Hippocampus sea service

L’imbarcazione è una motobarca in VTR di 10metri equipaggiata con due motori entrobordo AIFO 125 CV, VHF, GPS, ecoscandaglio, WC, doccia, tendalino e prendisole con cuscineria.

Planimetria della barca

AZTEC

Cantiere Crestliner – Crestitalia Più che pilotina

Anni di produzione: questa “pilotina veloce” (così è indicata, giustamente, sui dépliant dell’epoca), fu prodotta a partire dal 1972, probabilmente fino al 1984 e, solo nel primo anno,ne furono prodotte una cinquantina dì unità, gran parte per Corpi di Polizia ed Enti Pubblici.

Sfruttando la tecnologia della vetroresina, in cui la Crestitalia era partìcolarmente esperta, nel catalogo di questo cantiere figurano imbarcazioni di salvataggio autoraddrizzanti, pattugliatori veloci, pontoni, taxi acquatici, motoryacht e motovedette.

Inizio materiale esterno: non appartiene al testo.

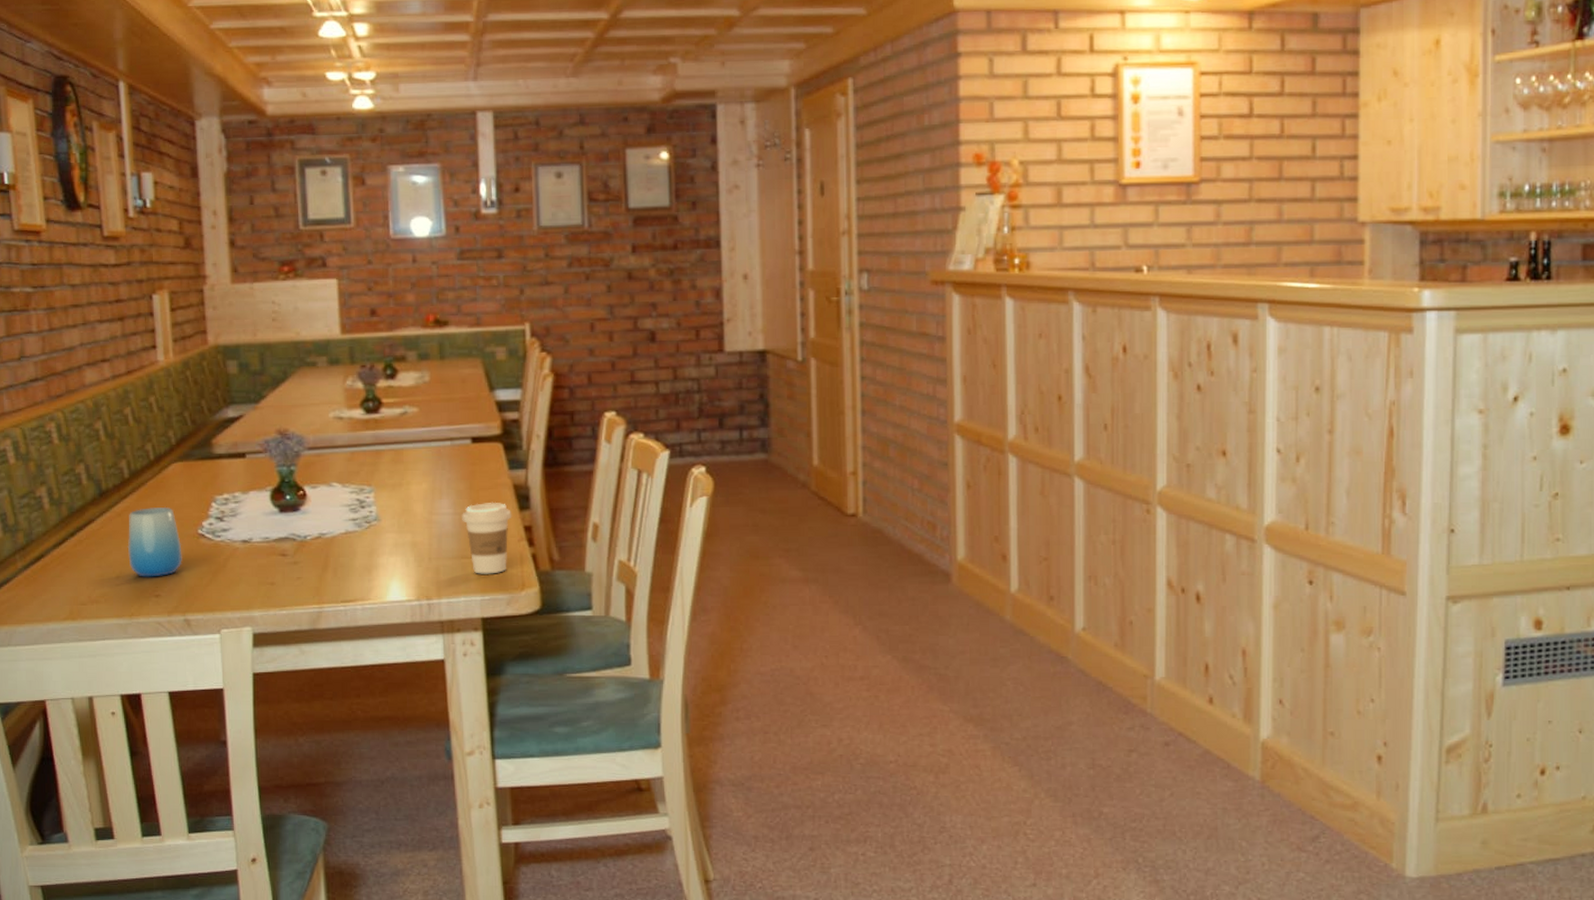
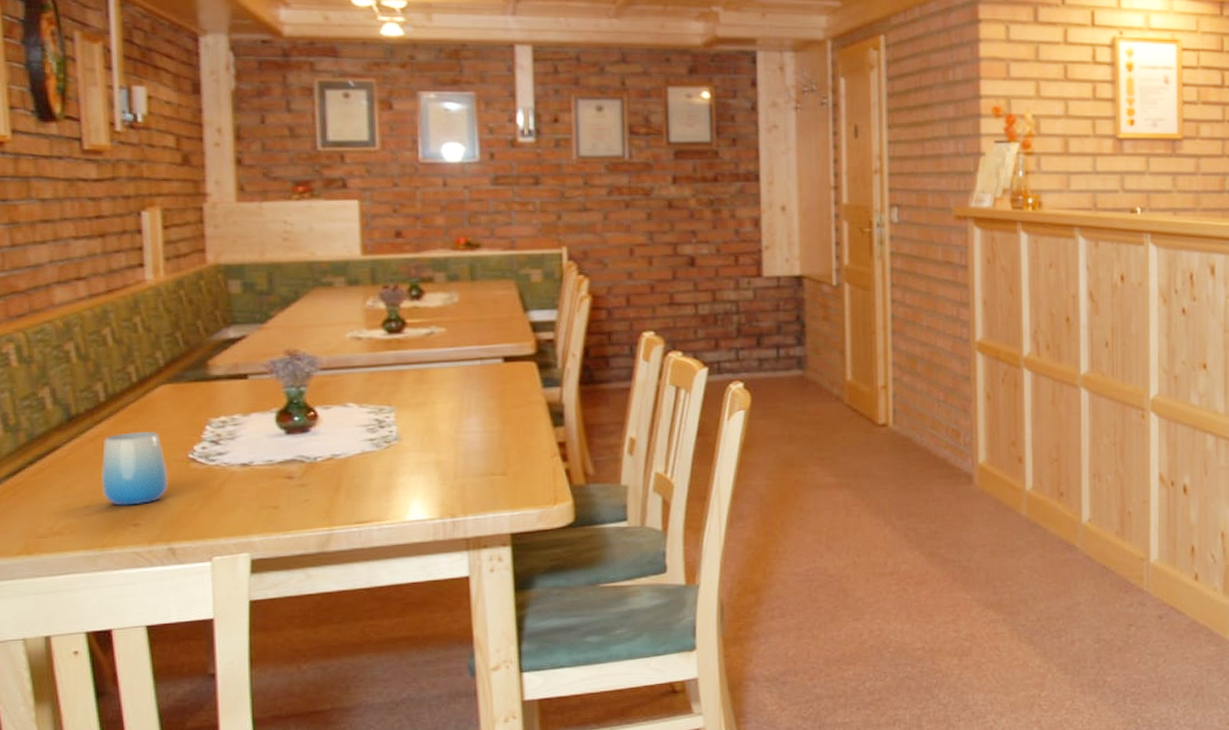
coffee cup: present [462,502,513,574] -> none [491,419,546,491]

Insomma un mondo di vetroresina, fatto per andare per mare con ogni sicurezza, come richiesto dagli organi di polizia.

Presentazione: pilotine in quell’epoca sul mercato ce n’erano già alcune, ma il nome della

Crestitalia era sinonimo di imbarcazioni solide, ben costruite e sobrie. Come giusto in barche nate per andare  per mare sul serio, non per fare da salotto.

Costruzione: in vetroresina, in un unico pezzo, con stratificazioni e rinforzi strutturali, eseguiti a norma RINA.

Descrizione della barca: la carena consente la navigazione sia in planata per i trasferimenti veloci, sia in dislocamento alle basse velocità visto il carattere decisamente marino di questa pilotina. La carena è una meraviglia e l’estetica gradevole, molto lineare e senza forzature

Motorizzazione: due motori Aifo da 125 HP (velocità massima 23 nodi)

Navigazione: l’Aztec è stabile, non batte sul mare in prora, con un raggio minimo di virata intorno ai 30 metri e con un’ottima stabilità di rotta. Provate a dirlo di tante barche di oggi… Cosa è ancora valido oggi? Tutto, soprattutto la carena.